Both Dorschner in U.S. Pat. No. 4,229,106 and Sanders in U.S. Pat. No. 4,231,705 have suggested the removal of the intracavity element by using the Verdet constant of the gas gain plasma itself as a source for a non-reciprocal bias. The anomalous dispersion of the gain medium at the lasing frequency and the additional length of the plasma region over any possible intracavity element can mean that comparable bias shifts are obtainable. However, the Verdet constant is in effect proportional to the overall cavity loss and can be considerably reduced for low-loss cavities. This configuration involves the application of an axial magnetic field of typically about 100 gauss to the gain plasma and is sometimes referred to in the literature as a ZEELAG device (ZEEman LAser Gyro). This ZEELAG configuration proved to be unsuccessful as an accurate laser gyroscope because of large sensitivities of the bias to both changes in the cavity length (detuning) and in temperature. The primary origin of these effects is directly related to cavity detuning. Because the LCP and RCP gyros must operate at greatly different points on their respective dispersion curves, there is a large differential change in their Verdet constants as the cavity detuning is changed. Therefore, the nonreciprocal bias magnitude for the two gyros do not track each other closely enough to provide high accuracy operation as a rotation sensor. Temperature variations also cause differential changes in the shape of the dispersion curves and produce errors.
Since the shortcomings of the ZEELAG configuration have been demonstrated, efforts on the multioscillator ring laser gyroscope have avoided the use of large axial magnetic fields on the gain plasma and have concentrated on minimizing the error created by the intracavity glass element positioned in a large (.about.kilogauss) axial field such as disclosed in U.S. Pat. No. 4,548,501 by Dorschner et al.

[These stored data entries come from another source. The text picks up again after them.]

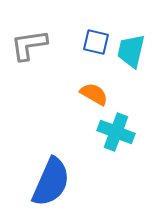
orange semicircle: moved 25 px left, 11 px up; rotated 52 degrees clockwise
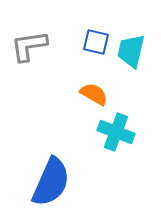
gray L-shape: moved 1 px down
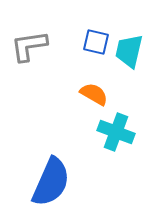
cyan trapezoid: moved 2 px left
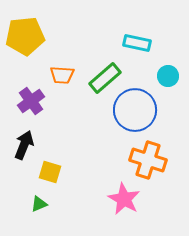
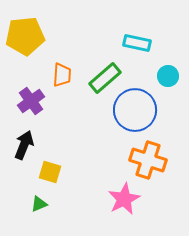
orange trapezoid: rotated 90 degrees counterclockwise
pink star: rotated 16 degrees clockwise
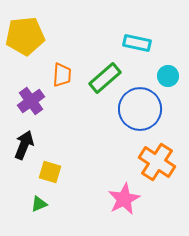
blue circle: moved 5 px right, 1 px up
orange cross: moved 9 px right, 2 px down; rotated 15 degrees clockwise
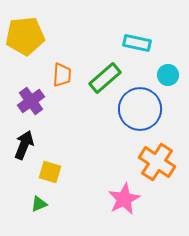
cyan circle: moved 1 px up
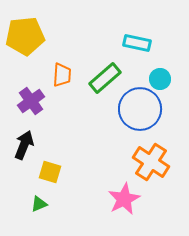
cyan circle: moved 8 px left, 4 px down
orange cross: moved 6 px left
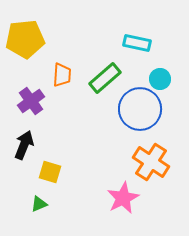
yellow pentagon: moved 3 px down
pink star: moved 1 px left, 1 px up
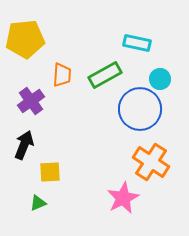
green rectangle: moved 3 px up; rotated 12 degrees clockwise
yellow square: rotated 20 degrees counterclockwise
green triangle: moved 1 px left, 1 px up
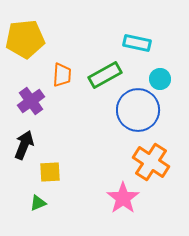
blue circle: moved 2 px left, 1 px down
pink star: rotated 8 degrees counterclockwise
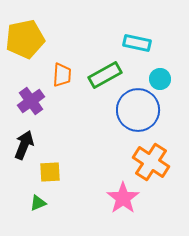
yellow pentagon: rotated 6 degrees counterclockwise
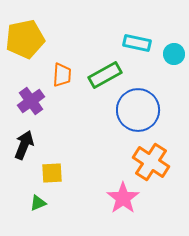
cyan circle: moved 14 px right, 25 px up
yellow square: moved 2 px right, 1 px down
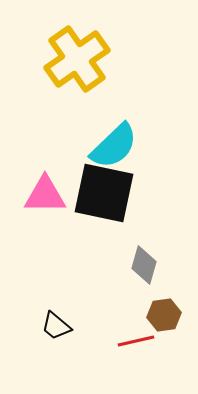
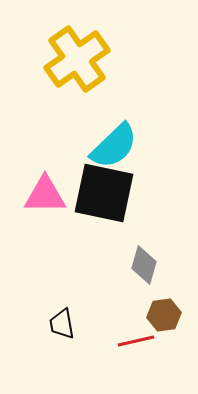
black trapezoid: moved 6 px right, 2 px up; rotated 40 degrees clockwise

Small axial fields of less than one gauss have been suggested for use on the gain plasma with the purpose of compensating for the differential dispersion created by the non-reciprocal bias. Such methods are described in U.S. Pat. No. 3,973,385 to Ferrar and in U.S. Pat. No. 4,470,701 to Smith.
U.S. Pat. No. 928,069 by the present inventor discloses a ring laser gyroscope in which an axial magnetic field is applied to the gain region in order to suppress two of the four modes that would normally lase in a nonplanar four-mirrored clear path cavity with circularly polarized modes. The disclosure of that application is hereby incorporated by reference into the present disclosure. This arrangement creates a configuration that relies on the reciprocal splitting produced by a nonplanar cavity to provide a bias between the two remaining modes in the cavity. This two mode device has the drawback of depending on the stability of the reciprocal splitting produced by the nonplanar geometry. This frequency difference is subject to changes in the cavity mirror phase retardation, which is induced by temperature changes and plasma damage effects. Geometry changes such as those induced by mirror tilt when the diaphragm mirrors are moved, as described in U.S. Pat. No. 4,383,763 to Hutchings to provide cavity length control, also affect the frequency difference.